[Start of Attachment]

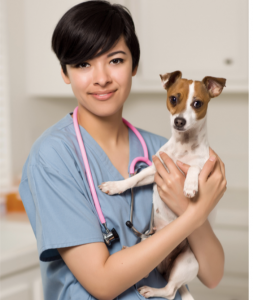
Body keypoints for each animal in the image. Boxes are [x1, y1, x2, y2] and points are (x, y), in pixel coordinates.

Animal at [98, 71, 226, 300]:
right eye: (174, 99)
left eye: (197, 103)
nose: (179, 120)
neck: (184, 146)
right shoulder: (154, 172)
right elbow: (134, 179)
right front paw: (115, 186)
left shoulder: (207, 169)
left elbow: (194, 167)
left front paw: (190, 186)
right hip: (152, 247)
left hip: (187, 261)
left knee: (170, 290)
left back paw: (151, 290)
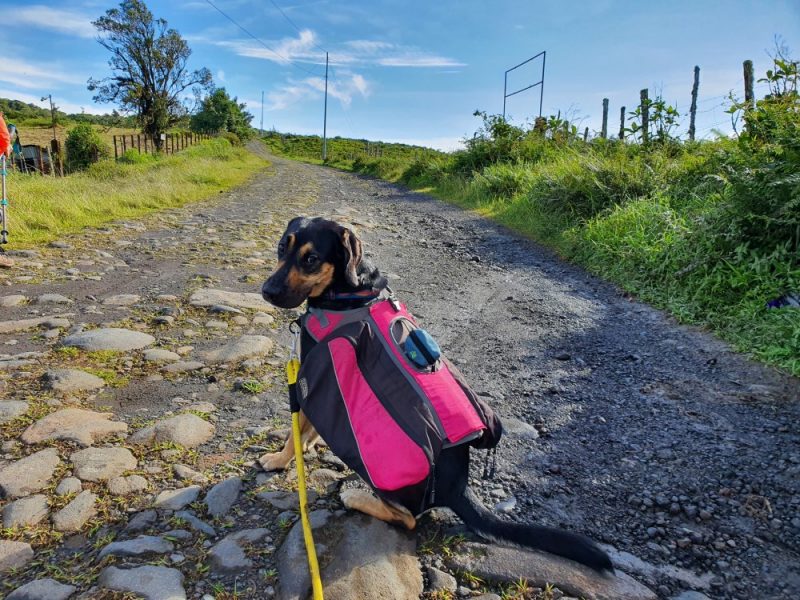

[End of Attachment]

• **WHAT THE TASK REQUIRES**: Only lines with the word "right" are needed. Copy them from the preceding records.

• **WRITTEN SOLUTION**:
right eye: (174, 99)
right shoulder: (154, 172)
right elbow: (134, 179)
right front paw: (115, 186)
right hip: (152, 247)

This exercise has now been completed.